C'est probablement parce que les révélations de cette enquête ont le potentiel de bousculer beaucoup de choses que s'empresse de réagir, ce mercredi, le cabinet d'avocats Venture Corporate Services qui a repris le bureau mauricien de Conyers Dill & Pearman. Soulignant que «les journalistes de l'ICIJ reconnaissent que Conyers a toujours exercé son activité conformément à la loi», le cabinet signale «un piratage informatique illégal via un accès à distance», à l'origine de la fuite de ses 200 000 archives confidentielles qui ont permis la réalisation du «Mauritius Leaks».
Elles sont actives dans l'immobilier, l'agriculture, les mines, l'énergie, les télécommunications, les voyages ou la finance. Elles sont basées en Europe ou en Amérique et opèrent à travers le monde, avec une présence relativement importante en Afrique. Ce sont au total plus de 200 entreprises enregistrées à Maurice entre le début des années 1990 et 2017 qui profitent du système fiscal, ultra-souple, de l'île pour payer le moins d'impôts possible sur leurs activités en Afrique -pour optimiser leurs charges fiscales, selon le jargon financier. C'est ce que révèle l'enquête menée par l'ICIJ et publiée hier, mardi 23 juillet. Des multinationales très connues comme CFAO S.A. ou Whirlpool sont concernées.
Sociétés-écrans, l'astuce de certaines multinationales
Basée en effet sur l'exploitation de plus de 200 000 archives confidentielles du bureau mauricien du cabinet d'avocats Conyers Dill & Pearman, l'enquête montre comment cabinets d'avocats, banques, entreprises et institutions ont joué consciemment ou inconsciemment un rôle dans les opérations des multinationales à Maurice. L'enquête détaille à titre d'exemple le cas d'Aircastel, le géant américain qui loue des avions à réaction commerciaux à haute utilité à des compagnies à travers le monde telles que American Airlines ou South African Airways. Sur 24 millions de dollars de bénéfices d'exploitation entre 2011 et 2014, la société-écran d'Aircastel à Maurice n'a payé que 382 600 dollars d'impôts. Et ce, grâce au concours de Conyers Dill & Pearman, KPMG, Ernst & Young et Deutsche Bank entre autres, d'après l'enquête.
Les caisses des Etats privées de recettes
Nombre de ces entreprises profitent notamment des accords signés entre Maurice et quatorze pays africains, dont un à l'ouest du Continent -le Sénégal- et un au nord -la Tunisie. Ainsi, les entreprises sont exemptées de payer doublement le même impôt dans ces pays et à Maurice. L'île proposant donc des taux défiant toute concurrence (3% pour l'IS), la pratique prive donc les autres pays de recettes fiscales.

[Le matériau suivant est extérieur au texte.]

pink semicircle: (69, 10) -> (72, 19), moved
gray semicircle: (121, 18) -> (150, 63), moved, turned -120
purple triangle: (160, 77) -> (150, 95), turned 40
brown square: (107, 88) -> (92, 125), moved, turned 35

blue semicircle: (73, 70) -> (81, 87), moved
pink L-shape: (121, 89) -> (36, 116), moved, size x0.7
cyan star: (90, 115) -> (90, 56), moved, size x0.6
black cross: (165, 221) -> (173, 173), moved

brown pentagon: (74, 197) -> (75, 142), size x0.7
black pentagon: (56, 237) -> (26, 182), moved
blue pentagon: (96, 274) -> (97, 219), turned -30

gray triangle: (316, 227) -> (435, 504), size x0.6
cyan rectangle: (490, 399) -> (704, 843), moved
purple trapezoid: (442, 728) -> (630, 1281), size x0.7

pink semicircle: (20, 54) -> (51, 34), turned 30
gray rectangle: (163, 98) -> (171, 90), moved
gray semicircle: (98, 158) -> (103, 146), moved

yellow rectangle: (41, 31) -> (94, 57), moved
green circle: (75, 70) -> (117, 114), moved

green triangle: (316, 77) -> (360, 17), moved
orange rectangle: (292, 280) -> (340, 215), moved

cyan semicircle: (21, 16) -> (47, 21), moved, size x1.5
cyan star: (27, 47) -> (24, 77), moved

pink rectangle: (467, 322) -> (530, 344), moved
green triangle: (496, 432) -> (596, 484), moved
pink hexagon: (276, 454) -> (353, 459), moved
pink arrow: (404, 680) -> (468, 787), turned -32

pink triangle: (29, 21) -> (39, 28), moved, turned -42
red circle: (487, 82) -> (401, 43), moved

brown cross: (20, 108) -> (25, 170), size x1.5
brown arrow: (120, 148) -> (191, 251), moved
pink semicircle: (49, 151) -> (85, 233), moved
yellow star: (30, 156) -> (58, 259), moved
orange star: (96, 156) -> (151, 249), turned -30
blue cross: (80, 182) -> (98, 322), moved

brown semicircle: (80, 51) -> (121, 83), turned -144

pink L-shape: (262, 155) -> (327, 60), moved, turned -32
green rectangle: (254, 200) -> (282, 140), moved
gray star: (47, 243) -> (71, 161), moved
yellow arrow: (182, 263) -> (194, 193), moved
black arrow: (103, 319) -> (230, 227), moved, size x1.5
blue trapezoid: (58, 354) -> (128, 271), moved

Il a été difficile pour l'ICIJ d'évaluer le manque à gagner de ces pays, mais les sommes se chiffreraient à des centaines de millions de dollars. Et le fait est encore plus marqué quand il s'agit de revenus en capital, car ceux-ci ne sont pas imposés à Maurice. Du coup, dans le cadre de ces conventions, il est possible que la multinationale ne paye finalement ce type d'impôt ni à Maurice, ni dans l'autre pays africain concerné par ses activités.
Une question d'éthique
Techniquement, le recours à Maurice pour les multinationales n'est pas illégal. Mais, selon l'ICIJ, c'est l'aspect éthique de la pratique qui est un problème. Car, au moment où plusieurs pays du Continent ont besoin de limiter leur niveau d'endettement, ils ratent des voies de rentrées d'argent normalement à leur portée.
C'est fort de ce constat que le Rwanda et l'Afrique du Sud ont renégocié leurs conventions fiscales avec Maurice, d'après le rapport. Au Sénégal, la convention avec Maurice a coûté 257 millions de dollars sur 17 ans, selon les autorités qui cherchent désormais à l'annuler. «C'est le traité le plus inégal pour le Sénégal parmi tous les traités que nous avons signés», a déclaré à ICIJ Magueye Boye, inspecteur des impôts et négociateur en chef du traité sur le Sénégal, estimant qu'il s'agit d'un «pipeline énorme en matière d'évasion fiscale».
Cependant, annuler une convention fiscale avec Maurice reste difficile, car un autre dilemme se pose : retenir les multinationales malgré la hausse de leurs charges fiscales (qui reviendraient, en fait, à la norme).
Les Etats africains n'ont pas encore réagi à cette enquête. Mais une organisations à but non lucratif comme Oxfam dénonce un «hold-up fiscal».